━━━ DATA FOR ANALYSIS
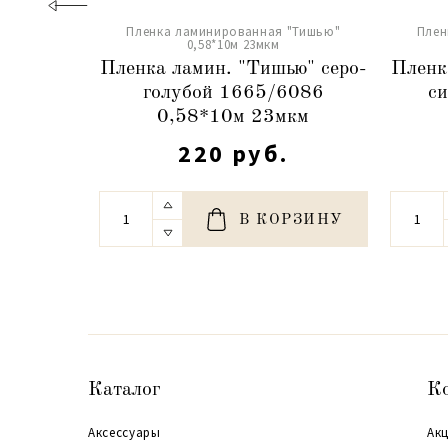
Пленка ламинированная "Тишью"
Плен
0,58*10м 23мкм
Пленка ламин. "Тишью" серо-
Пленк
голубой 1665/6086
с
0,58*10м 23мкм
220 руб.
В КОРЗИНУ
Каталог
К
Аксессуары
Акц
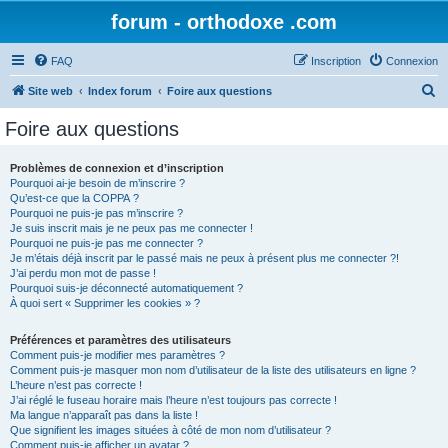
forum - orthodoxe .com
FAQ
Inscription
Connexion
R
Site web
Index forum
Foire aux questions
e
Foire aux questions
c
h
Problèmes de connexion et d’inscription
Pourquoi ai-je besoin de m’inscrire ?
e
Qu’est-ce que la COPPA ?
r
Pourquoi ne puis-je pas m’inscrire ?
Je suis inscrit mais je ne peux pas me connecter !
c
Pourquoi ne puis-je pas me connecter ?
Je m’étais déjà inscrit par le passé mais ne peux à présent plus me connecter ?!
h
J’ai perdu mon mot de passe !
e
Pourquoi suis-je déconnecté automatiquement ?
À quoi sert « Supprimer les cookies » ?
r
Préférences et paramètres des utilisateurs
Comment puis-je modifier mes paramètres ?
Comment puis-je masquer mon nom d’utilisateur de la liste des utilisateurs en ligne ?
L’heure n’est pas correcte !
J’ai réglé le fuseau horaire mais l’heure n’est toujours pas correcte !
Ma langue n’apparaît pas dans la liste !
Que signifient les images situées à côté de mon nom d’utilisateur ?
Comment puis-je afficher un avatar ?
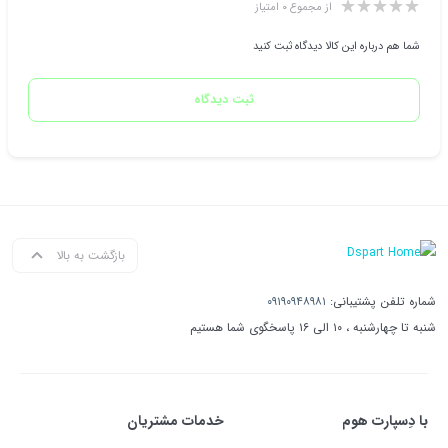
از مجموع ۰ امتیاز
شما هم درباره این کالا دیدگاه ثبت کنید
ثبت دیدگاه
بازگشت به بالا
شماره تلفن پشتیبانی:
۰۹۱۹۰۹۴۸۹۸۱
شنبه تا چهارشنبه ، ۱۰ الی ۱۶ پاسخگوی شما هستیم
با دِسپارت هوم
خدمات مشتریان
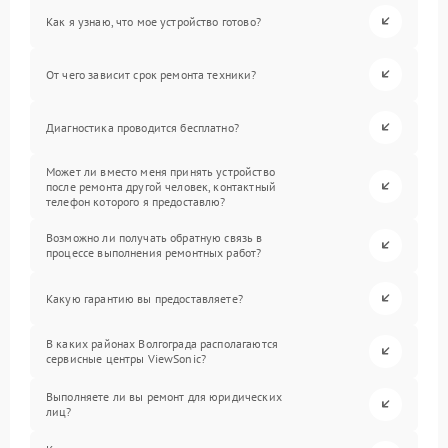
Как я узнаю, что мое устройство готово?
От чего зависит срок ремонта техники?
Диагностика проводится бесплатно?
Может ли вместо меня принять устройство
после ремонта другой человек, контактный
телефон которого я предоставлю?
Возможно ли получать обратную связь в
процессе выполнения ремонтных работ?
Какую гарантию вы предоставляете?
В каких районах Волгограда располагаются
сервисные центры ViewSonic?
Выполняете ли вы ремонт для юридических
лиц?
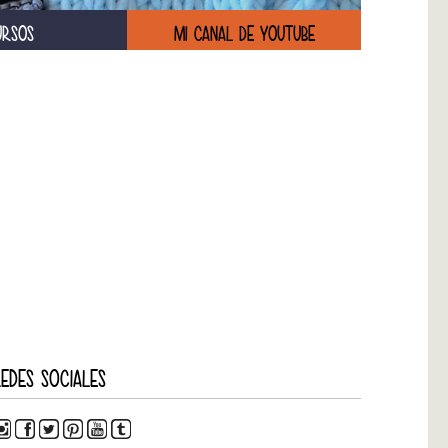
URSOS
MI CANAL DE YOUTUBE
EDES SOCIALES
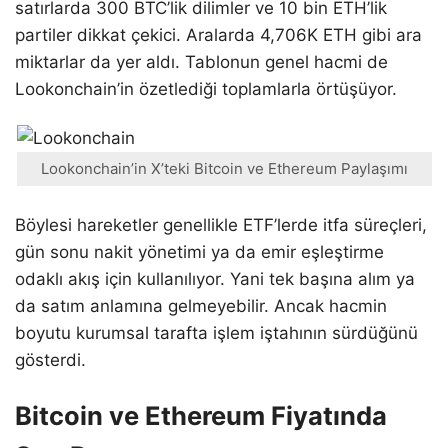
satırlarda 300 BTC’lik dilimler ve 10 bin ETH’lik
partiler dikkat çekici. Aralarda 4,706K ETH gibi ara
miktarlar da yer aldı. Tablonun genel hacmi de
Lookonchain’in özetlediği toplamlarla örtüşüyor.
Lookonchain’in X’teki Bitcoin ve Ethereum Paylaşımı
Böylesi hareketler genellikle ETF’lerde itfa süreçleri,
gün sonu nakit yönetimi ya da emir eşleştirme
odaklı akış için kullanılıyor. Yani tek başına alım ya
da satım anlamına gelmeyebilir. Ancak hacmin
boyutu kurumsal tarafta işlem iştahının sürdüğünü
gösterdi.
Bitcoin ve Ethereum Fiyatında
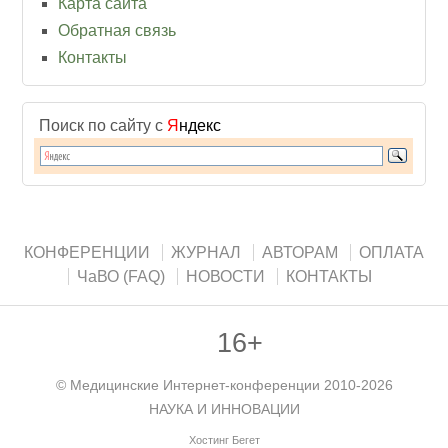
Карта сайта
Обратная связь
Контакты
Поиск по сайту с
Я
ндекс
КОНФЕРЕНЦИИ
ЖУРНАЛ
АВТОРАМ
ОПЛАТА
ЧаВО (FAQ)
НОВОСТИ
КОНТАКТЫ
16+
©
Медицинские Интернет-конференции
2010-2026
НАУКА И ИННОВАЦИИ
Хостинг Бегет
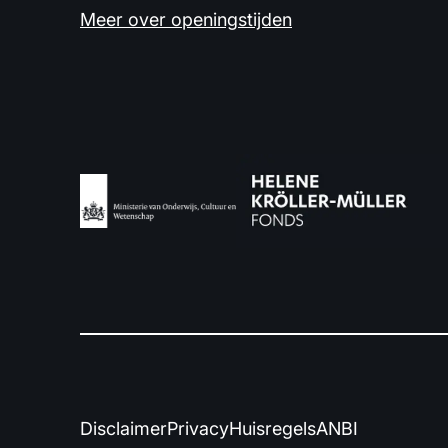
Meer over openingstijden
Disclaimer
Privacy
Huisregels
ANBI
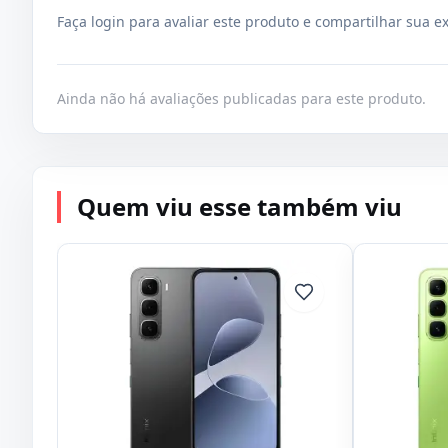
Faça login para avaliar este produto e compartilhar sua e
Ainda não há avaliações publicadas para este produto.
Quem viu esse também viu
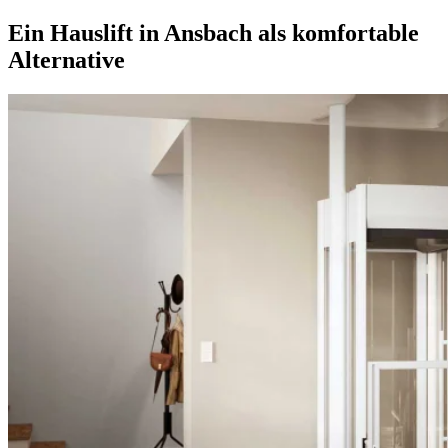
Ein Hauslift in Ansbach als komfortable
Alternative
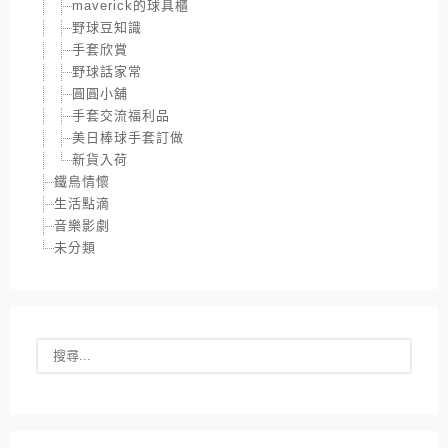
maverick的球具櫃
野球豆知識
手套欣賞
野球話家常
圓圓小舖
手套交流福利品
美日棒球手套訂做
新貨入荷
鐵鳥情懷
生活點滴
音樂影劇
未分類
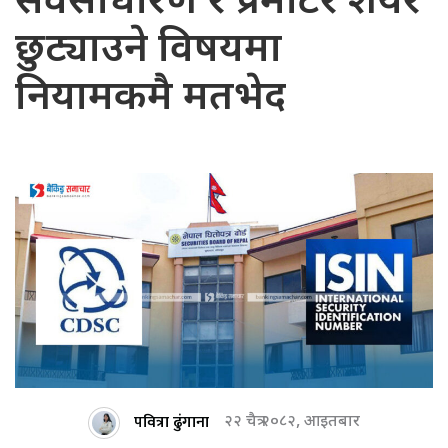
सर्वसाधारण र प्रमोटर शेयर
छुट्याउने विषयमा
नियामकमै मतभेद
पवित्रा ढुंगाना
२२ चैत्र २०८२, आइतबार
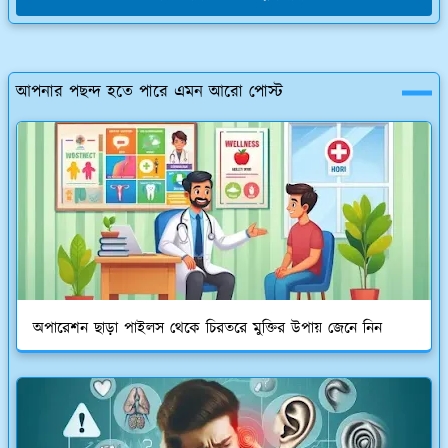
আপনার পছন্দ হতে পারে এমন আরো পোস্ট
অপারেশন ছাড়া পাইলস থেকে চিরতরে মুক্তির উপায় জেনে নিন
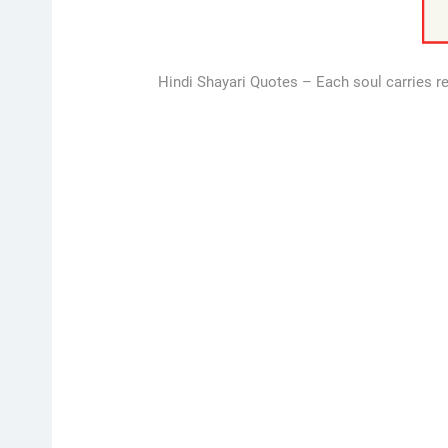
Hindi Shayari Quotes – Each soul carries re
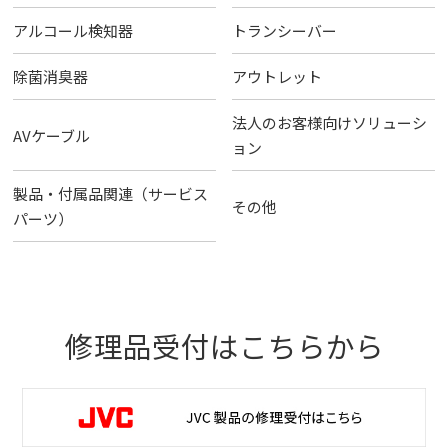
アルコール検知器
トランシーバー
除菌消臭器
アウトレット
法人のお客様向けソリューシ
AVケーブル
ョン
製品・付属品関連（サービス
その他
パーツ）
修理品受付はこちらから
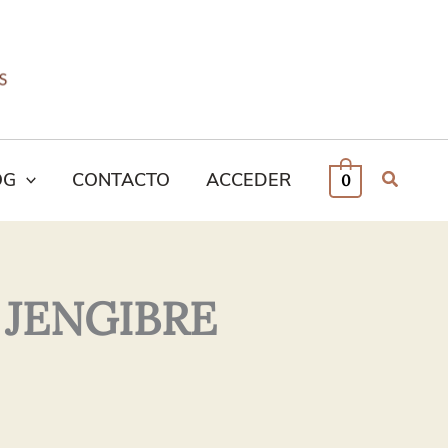
OG
CONTACTO
ACCEDER
0
 JENGIBRE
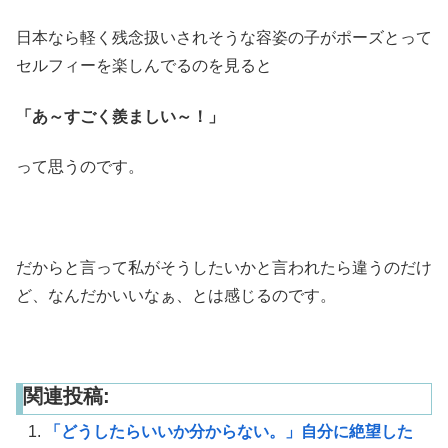
日本なら軽く残念扱いされそうな容姿の子がポーズとって
セルフィーを楽しんでるのを見ると
「あ～すごく羨ましい～！」
って思うのです。
だからと言って私がそうしたいかと言われたら違うのだけ
ど、なんだかいいなぁ、とは感じるのです。
関連投稿:
「どうしたらいいか分からない。」自分に絶望した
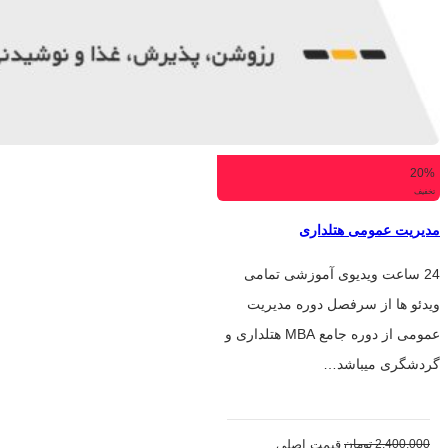
20%
تخفیف
مدیریت عمومی هتلداری
24 ساعت ویدیوی آموزشی تمامی
ویدئو ها از سرفصل دوره مدیریت
عمومی از دوره جامع MBA هتلداری و
گردشگری میباشد…
2,400,000
تومان
قیمت اصلی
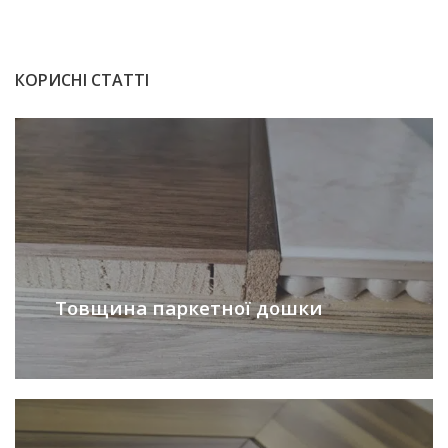
КОРИСНІ СТАТТІ
Товщина паркетної дошки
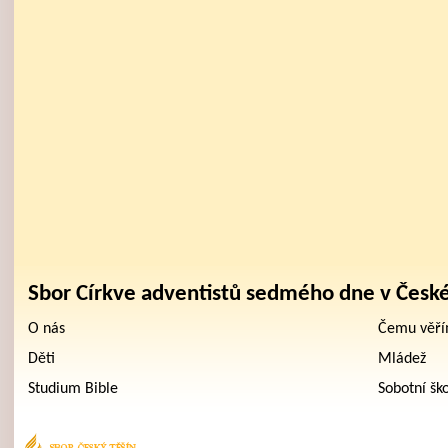
Sbor Církve adventistů sedmého dne v Česk
O nás
Čemu věř
Děti
Mládež
Studium Bible
Sobotní šk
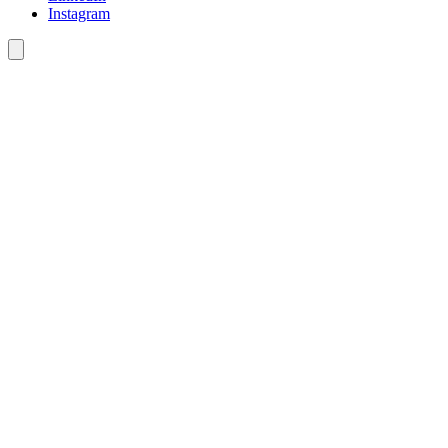
Instagram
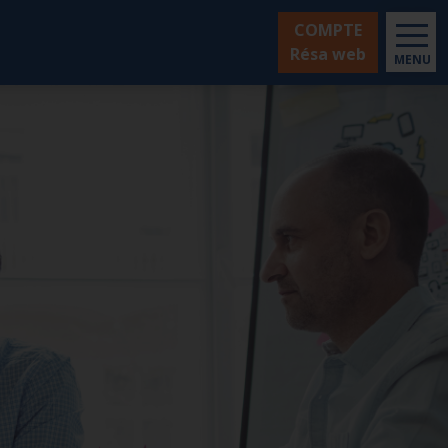
COMPTE
Résa web
MENU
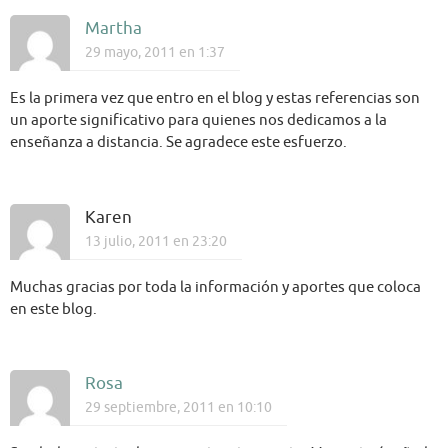
Martha
29 mayo, 2011 en 1:37
Es la primera vez que entro en el blog y estas referencias son
un aporte significativo para quienes nos dedicamos a la
enseñanza a distancia. Se agradece este esfuerzo.
Karen
13 julio, 2011 en 23:20
Muchas gracias por toda la información y aportes que coloca
en este blog.
Rosa
29 septiembre, 2011 en 10:10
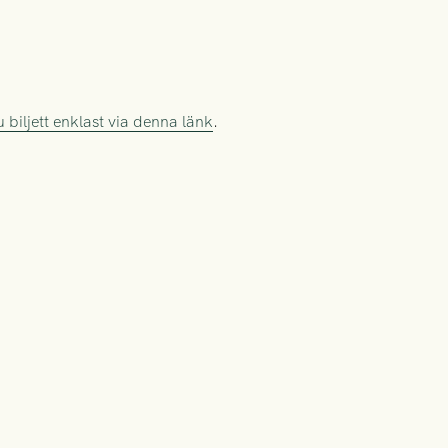
u biljett enklast via denna länk
.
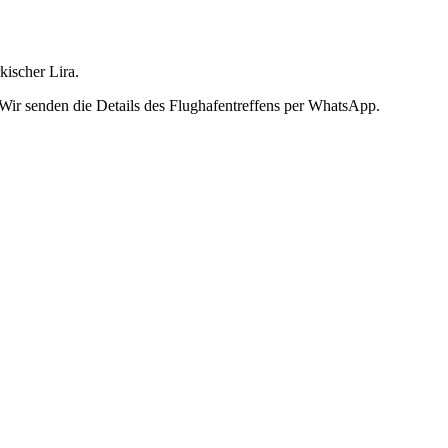
kischer Lira.
Wir senden die Details des Flughafentreffens per WhatsApp.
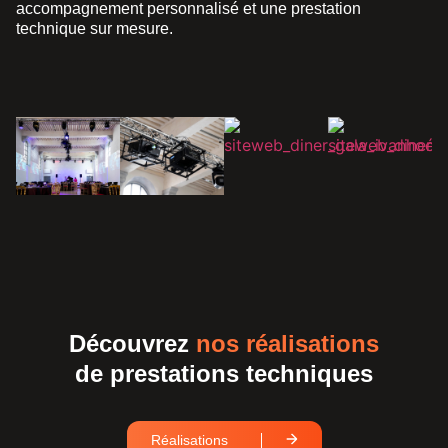
accompagnement personnalisé et une prestation
technique sur mesure.
Découvrez
nos réalisations
de prestations techniques
Réalisations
━━━━━━
> [WHAT THE EXERCISE ASKS] Put the lines of the records from the line with "forum - orthodoxe .com" to the line with "J’ai réglé le", both included, into a JSON list of strings with one string per line and blank lines omitted.

> [ANSWER FOR THE TASK]
[
  "forum - orthodoxe .com",
  "FAQ",
  "Inscription",
  "Connexion",
  "R",
  "Site web",
  "Index forum",
  "Foire aux questions",
  "e",
  "Foire aux questions",
  "c",
  "h",
  "Problèmes de connexion et d’inscription",
  "Pourquoi ai-je besoin de m’inscrire ?",
  "e",
  "Qu’est-ce que la COPPA ?",
  "r",
  "Pourquoi ne puis-je pas m’inscrire ?",
  "Je suis inscrit mais je ne peux pas me connecter !",
  "c",
  "Pourquoi ne puis-je pas me connecter ?",
  "Je m’étais déjà inscrit par le passé mais ne peux à présent plus me connecter ?!",
  "h",
  "J’ai perdu mon mot de passe !",
  "e",
  "Pourquoi suis-je déconnecté automatiquement ?",
  "À quoi sert « Supprimer les cookies » ?",
  "r",
  "Préférences et paramètres des utilisateurs",
  "Comment puis-je modifier mes paramètres ?",
  "Comment puis-je masquer mon nom d’utilisateur de la liste des utilisateurs en ligne ?",
  "L’heure n’est pas correcte !",
  "J’ai réglé le fuseau horaire mais l’heure n’est toujours pas correcte !"
]